Stored items from a collection
"""

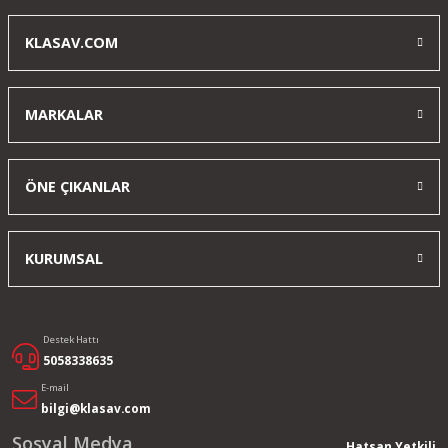
KLASAV.COM
MARKALAR
ÖNE ÇIKANLAR
KURUMSAL
Destek Hattı
5058338635
E-mail
bilgi@klasav.com
Sosyal Medya
Hatsan Yetkili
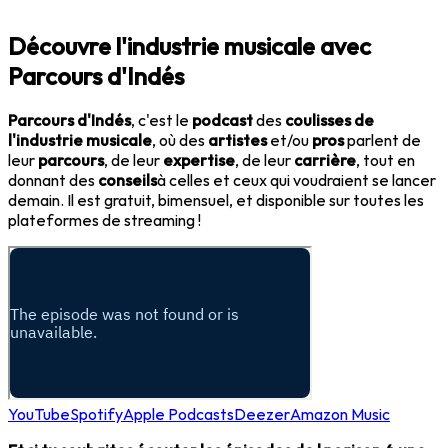
Découvre l'industrie musicale avec
Parcours d'Indés
Parcours d'Indés
, c'est le
podcast
des
coulisses de
l'industrie musicale
, où des
artistes
et/ou
pros
parlent de
leur
parcours
, de leur
expertise
, de leur
carrière
, tout en
donnant des
conseils
à celles et ceux qui voudraient se lancer
demain. Il est gratuit, bimensuel, et disponible sur toutes les
plateformes de streaming !
YouTube
Spotify
Apple Podcasts
Deezer
Amazon Music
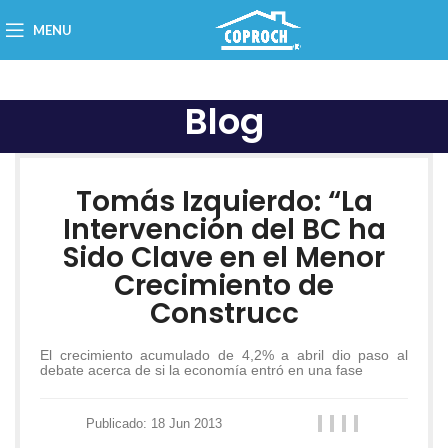
MENU
Blog
Tomás Izquierdo: “La
Intervención del BC ha
Sido Clave en el Menor
Crecimiento de
Construcc
El crecimiento acumulado de 4,2% a abril dio paso al
debate acerca de si la economía entró en una fase
Publicado: 18 Jun 2013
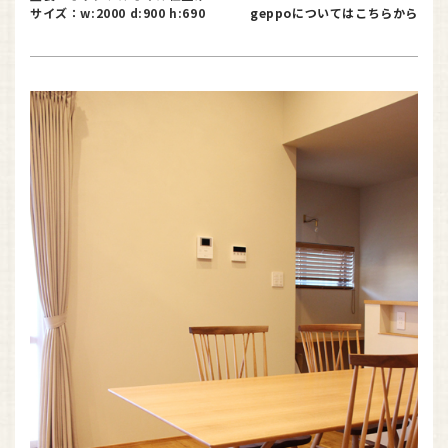
サイズ：w:2000 d:900 h:690
geppoについてはこちらから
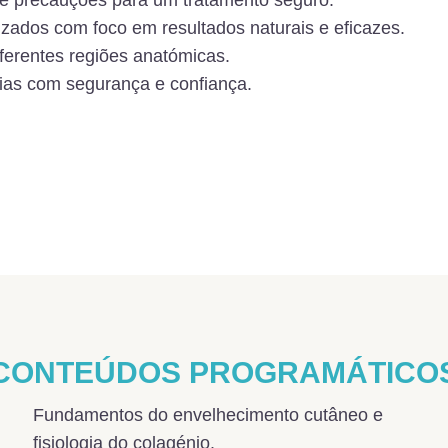
s e precauções para um tratamento seguro.
izados com foco em resultados naturais e eficazes.
ferentes regiões anatómicas.
cias com segurança e confiança.
CONTEÚDOS PROGRAMÁTICO
Fundamentos do envelhecimento cutâneo e
fisiologia do colagénio.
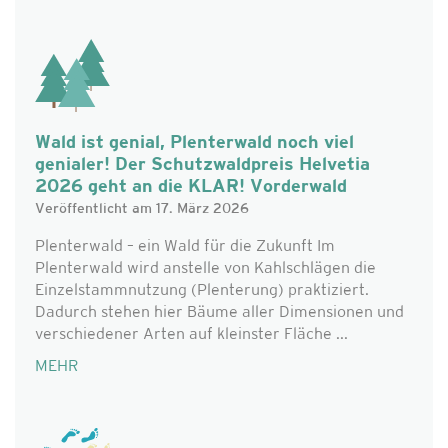
Wald ist genial, Plenterwald noch viel
genialer! Der Schutzwaldpreis Helvetia
2026 geht an die KLAR! Vorderwald
Veröffentlicht am 17. März 2026
Plenterwald – ein Wald für die Zukunft Im
Plenterwald wird anstelle von Kahlschlägen die
Einzelstammnutzung (Plenterung) praktiziert.
Dadurch stehen hier Bäume aller Dimensionen und
verschiedener Arten auf kleinster Fläche ...
MEHR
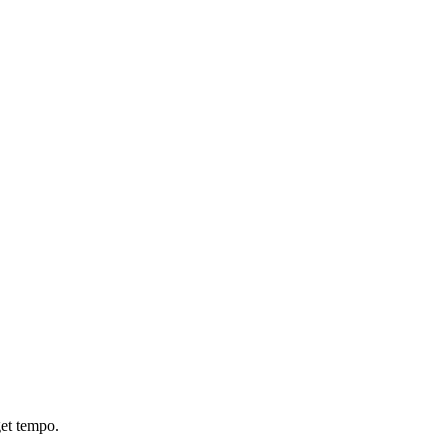
get tempo.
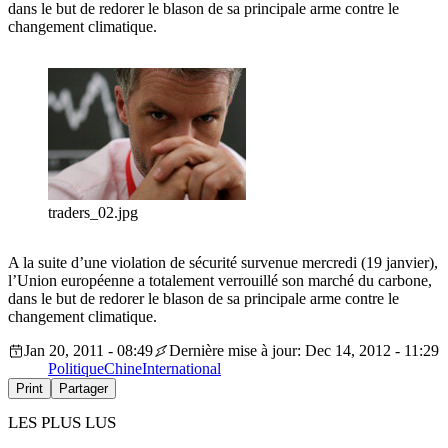
dans le but de redorer le blason de sa principale arme contre le
changement climatique.
traders_02.jpg
A la suite d’une violation de sécurité survenue mercredi (19 janvier),
l’Union européenne a totalement verrouillé son marché du carbone,
dans le but de redorer le blason de sa principale arme contre le
changement climatique.
Jan 20, 2011 - 08:49
Dernière mise à jour: Dec 14, 2012 - 11:29
Politique
Chine
International
Print
Partager
LES PLUS LUS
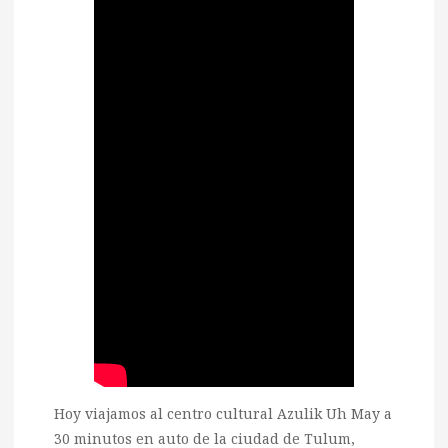
Hoy viajamos al centro cultural Azulik Uh May a
30 minutos en auto de la ciudad de Tulum,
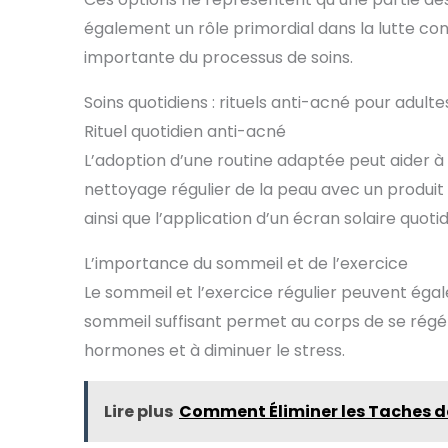
également un rôle primordial dans la lutte con
importante du processus de soins.
Soins quotidiens : rituels anti-acné pour adulte
Rituel quotidien anti-acné
L’adoption d’une routine adaptée peut aider à c
nettoyage régulier de la peau avec un produit 
ainsi que l’application d’un écran solaire quotid
L’importance du sommeil et de l’exercice
Le sommeil et l’exercice régulier peuvent égal
sommeil suffisant permet au corps de se régéné
hormones et à diminuer le stress.
Lire plus
Comment Éliminer les Taches de 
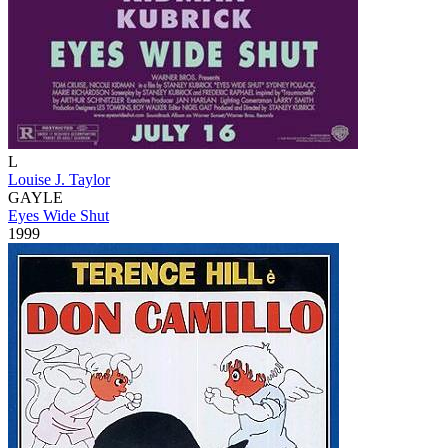
L
Louise J. Taylor
GAYLE
Eyes Wide Shut
1999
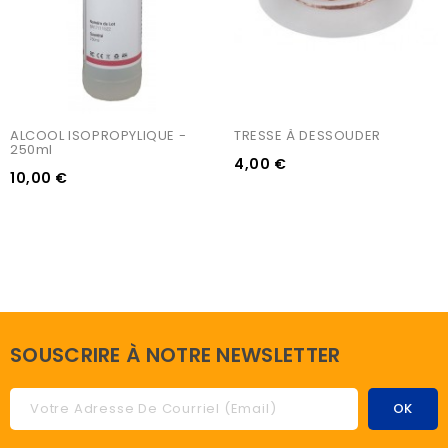
ALCOOL ISOPROPYLIQUE - 
TRESSE À DESSOUDER
250ml
4,00 €
10,00 €
SOUSCRIRE À NOTRE NEWSLETTER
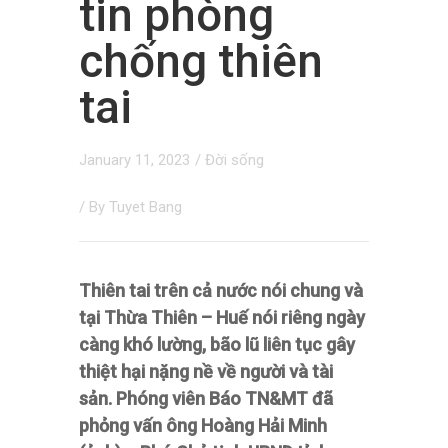
tin phòng
chống thiên
tai
January 11, 2023
/
Đời sống
/ By
Tuyet Bang
Thiên tai trên cả nước nói chung và
tại Thừa Thiên – Huế nói riêng ngày
càng khó lường, bão lũ liên tục gây
thiệt hại nặng nề về người và tài
sản. Phóng viên Báo TN&MT đã
phỏng vấn ông Hoàng Hải Minh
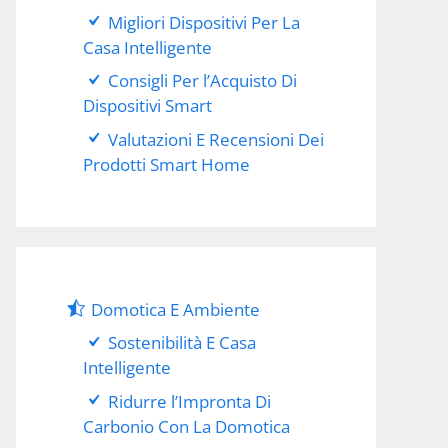
Migliori Dispositivi Per La
Casa Intelligente
Consigli Per l’Acquisto Di
Dispositivi Smart
Valutazioni E Recensioni Dei
Prodotti Smart Home
Domotica E Ambiente
Sostenibilità E Casa
Intelligente
Ridurre l’Impronta Di
Carbonio Con La Domotica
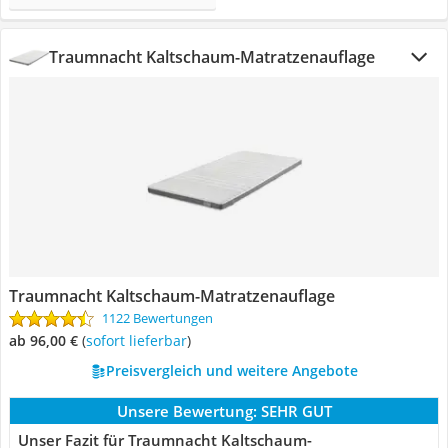
Traumnacht Kaltschaum-Matratzenauflage
Traumnacht Kaltschaum-Matratzenauflage
1122 Bewertungen
ab 96,00 €
(
Sofort lieferbar
)
Preisvergleich und weitere Angebote
Unsere Bewertung:
SEHR GUT
Unser Fazit für Traumnacht Kaltschaum-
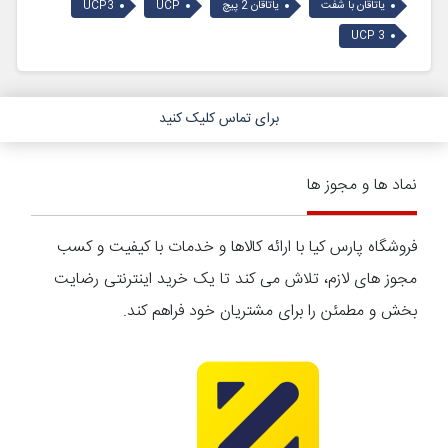
یاتاقان با شفت
یاتاقان 2 پیچ
UCP
UCP3
UCP 3
برای تماس کلیک کنید
نماد ها و مجوز ها
فروشگاه پارس کیا با ارائه کالاها و خدمات با کیفیت و کسب
مجوز های لازم، تلاش می کند تا یک خرید اینترنتی رضایت
بخش و مطمئن را برای مشتریان خود فراهم کند.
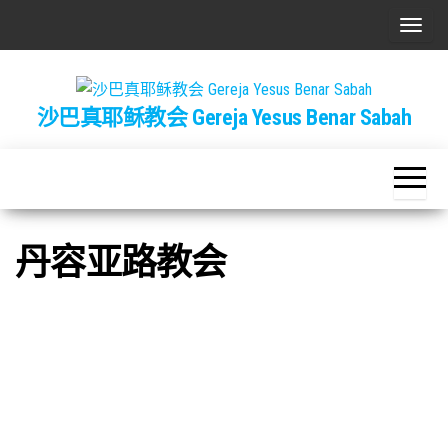
Skip
T
to
o
the
g
content
沙巴真耶稣教会 Gereja Yesus Benar Sabah
g
l
e
n
a
丹容亚路教会
v
i
g
a
t
i
o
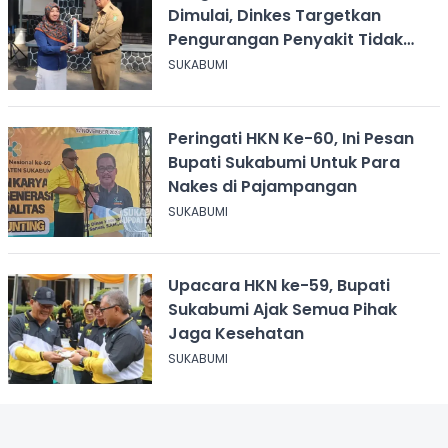
Dimulai, Dinkes Targetkan
Pengurangan Penyakit Tidak
Menular
SUKABUMI
Peringati HKN Ke-60, Ini Pesan
Bupati Sukabumi Untuk Para
Nakes di Pajampangan
SUKABUMI
Upacara HKN ke-59, Bupati
Sukabumi Ajak Semua Pihak
Jaga Kesehatan
SUKABUMI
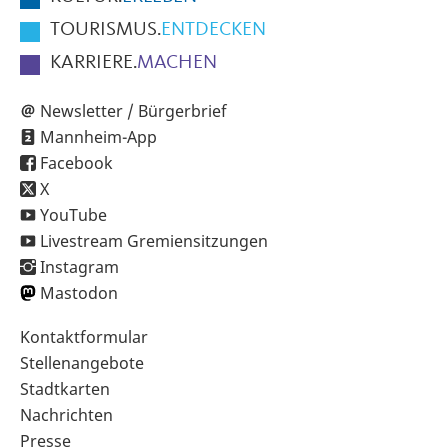
TOURISMUS.
ENTDECKEN
KARRIERE.
MACHEN
Newsletter / Bürgerbrief
Mannheim-App
Facebook
X
YouTube
Livestream Gremiensitzungen
Instagram
Mastodon
Sekundärnavigation
Kontaktformular
im
Stellenangebote
Fußbereich
Stadtkarten
Nachrichten
Presse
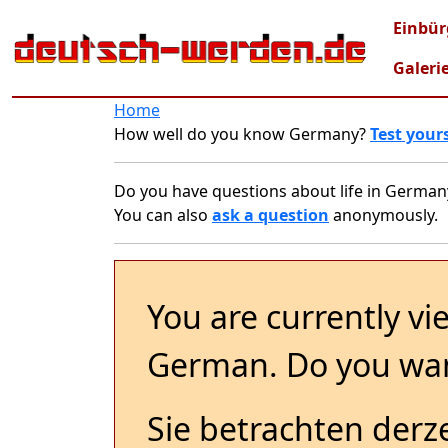
Skip to main content
Mai
Einbür
Galeri
Home
How well do you know Germany?
Test yours
Do you have questions about life in German
You can also
ask a question
anonymously.
You are currently vi
German. Do you wan
Sie betrachten derze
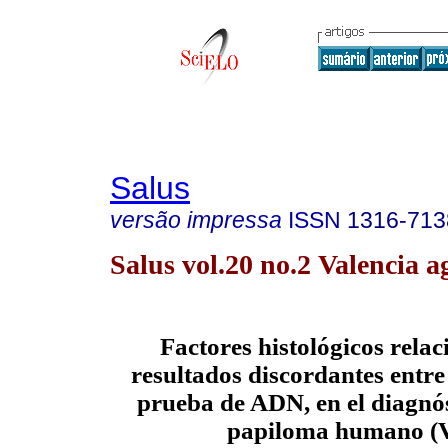
Salus
versão impressa
ISSN
1316-713
Salus vol.20 no.2 Valencia a
Factores histológicos rela
resultados discordantes entre 
prueba de ADN, en el diagnós
papiloma humano (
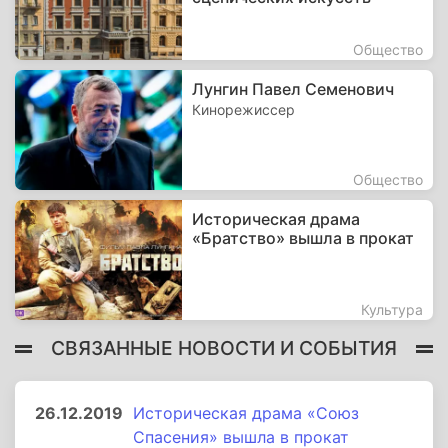
Общество
Лунгин Павел Семенович
Кинорежиссер
Общество
Историческая драма
«Братство» вышла в прокат
Культура
СВЯЗАННЫЕ НОВОСТИ И СОБЫТИЯ
26.12.2019
Историческая драма «Союз
Спасения» вышла в прокат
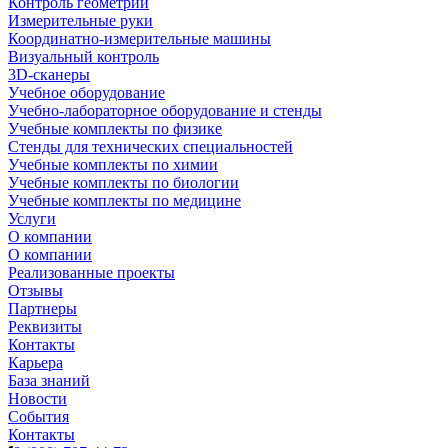
Контроль геометрии
Измерительные руки
Координатно-измерительные машины
Визуальный контроль
3D-сканеры
Учебное оборудование
Учебно-лабораторное оборудование и стенды
Учебные комплекты по физике
Стенды для технических специальностей
Учебные комплекты по химии
Учебные комплекты по биологии
Учебные комплекты по медицине
Услуги
О компании
О компании
Реализованные проекты
Отзывы
Партнеры
Реквизиты
Контакты
Карьера
База знаний
Новости
События
Контакты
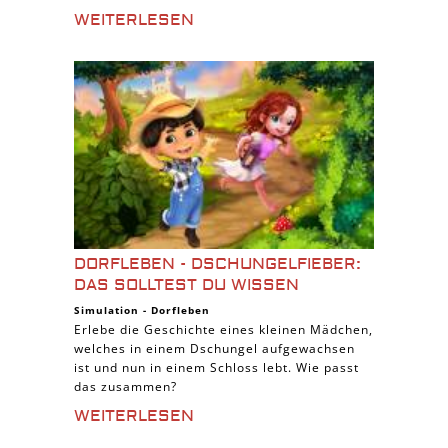
WEITERLESEN
DORFLEBEN - DSCHUNGELFIEBER:
DAS SOLLTEST DU WISSEN
Simulation
-
Dorfleben
Erlebe die Geschichte eines kleinen Mädchen,
welches in einem Dschungel aufgewachsen
ist und nun in einem Schloss lebt. Wie passt
das zusammen?
WEITERLESEN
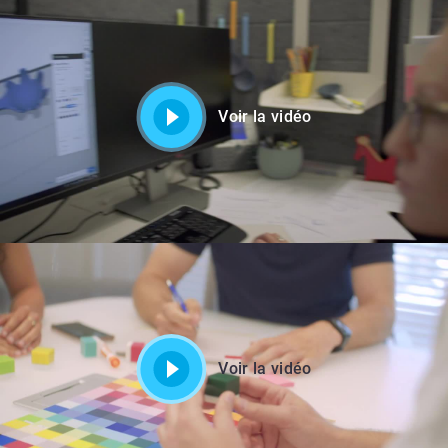
Voir la vidéo
Voir la vidéo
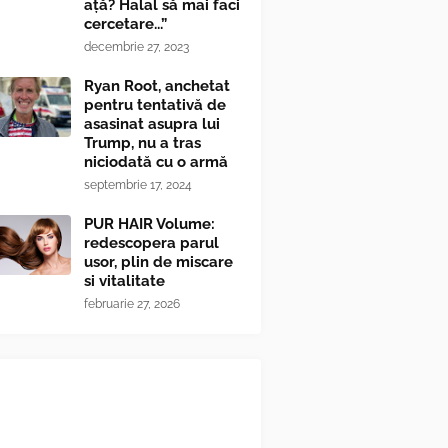
ață? Halal să mai faci
cercetare...”
decembrie 27, 2023
Ryan Root, anchetat
pentru tentativă de
asasinat asupra lui
Trump, nu a tras
niciodată cu o armă
septembrie 17, 2024
PUR HAIR Volume:
redescopera parul
usor, plin de miscare
si vitalitate
februarie 27, 2026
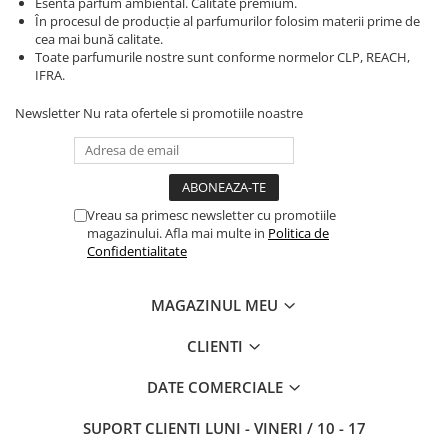
Esenta parfum ambiental. Calitate premium.
În procesul de producție al parfumurilor folosim materii prime de
cea mai bună calitate.
Toate parfumurile nostre sunt conforme normelor CLP, REACH,
IFRA.
Newsletter
Nu rata ofertele si promotiile noastre
Vreau sa primesc newsletter cu promotiile
magazinului. Afla mai multe in
Politica de
Confidentialitate
MAGAZINUL MEU
CLIENTI
DATE COMERCIALE
SUPORT CLIENTI
LUNI - VINERI / 10 - 17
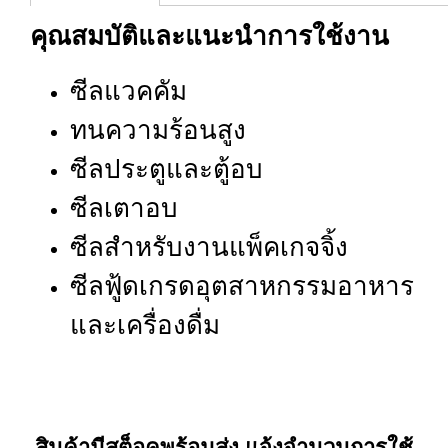
คุณสมบัติและแนะนำการใช้งาน
ซีลแวคคัม
ทนความร้อนสูง
ซีลประตูและตู้อบ
ซีลเตาอบ
ซีลสำหรับงานแพ็คเกจจิ้ง
ซีลฟู้ดเกรดอุตสาหกรรมอาหาร
และเครื่องดื่ม
สินค้ามีสต็อคพร้อมส่ง แจ้งจำนวนการใช้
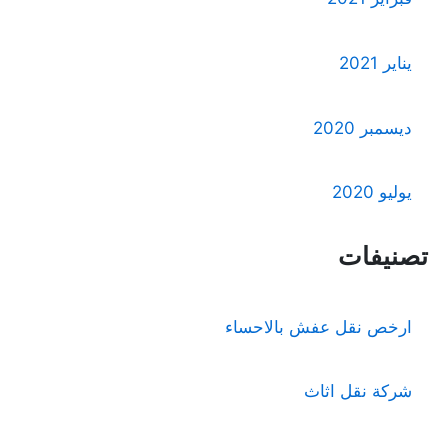
يناير 2021
ديسمبر 2020
يوليو 2020
تصنيفات
ارخص نقل عفش بالاحساء
شركة نقل اثاث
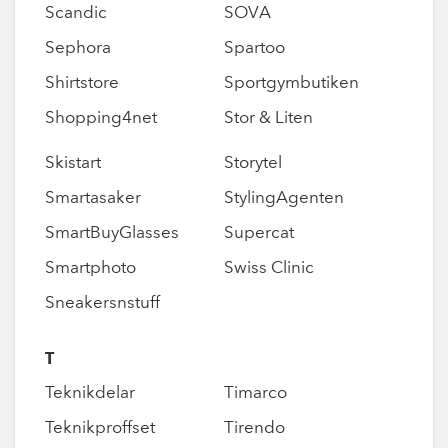
Scandic
SOVA
Sephora
Spartoo
Shirtstore
Sportgymbutiken
Shopping4net
Stor & Liten
Skistart
Storytel
Smartasaker
StylingAgenten
SmartBuyGlasses
Supercat
Smartphoto
Swiss Clinic
Sneakersnstuff
T
Teknikdelar
Timarco
Teknikproffset
Tirendo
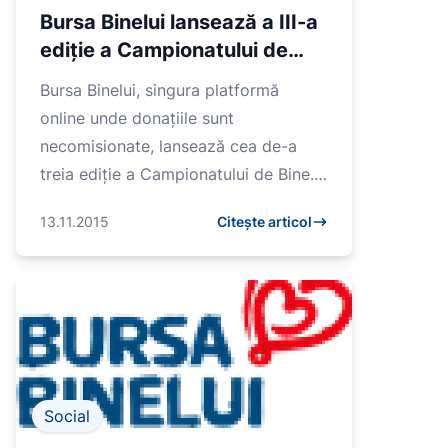
Bursa Binelui lansează a III-a
ediție a Campionatului de
Bine
Bursa Binelui, singura platformă
online unde donațiile sunt
necomisionate, lansează cea de-a
treia ediție a Campionatului de Bine.
Înscrierile se pot face între 13 și 25
13.11.2015
Citește articol
noiembrie.Competiț...
Social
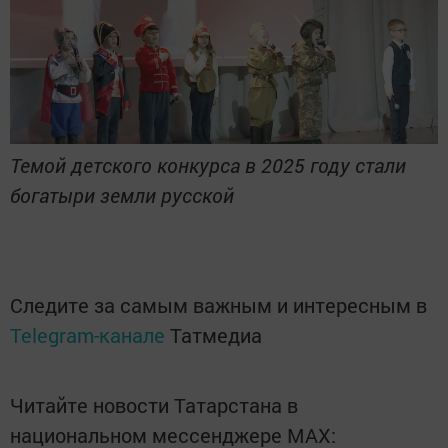
Темой детского конкурса в 2025 году стали
богатыри земли русской
Следите за самым важным и интересным в
Telegram-канале
Татмедиа
Читайте новости Татарстана в
национальном мессенджере MАХ:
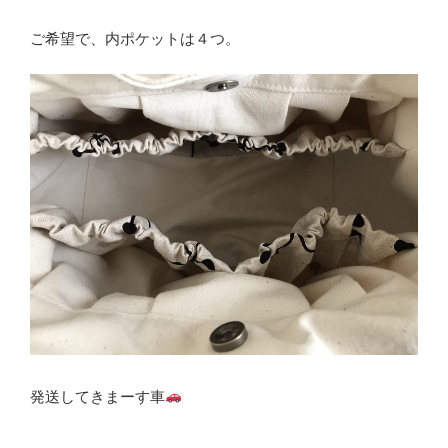
ご希望で、内ポケットは４つ。
発送してきまーす車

"""

WORK ORDER
Within the entries above, find the string "драма" and return each line that holds it.

EXERCISE RESULT
Историческая драма
Историческая драма «Союз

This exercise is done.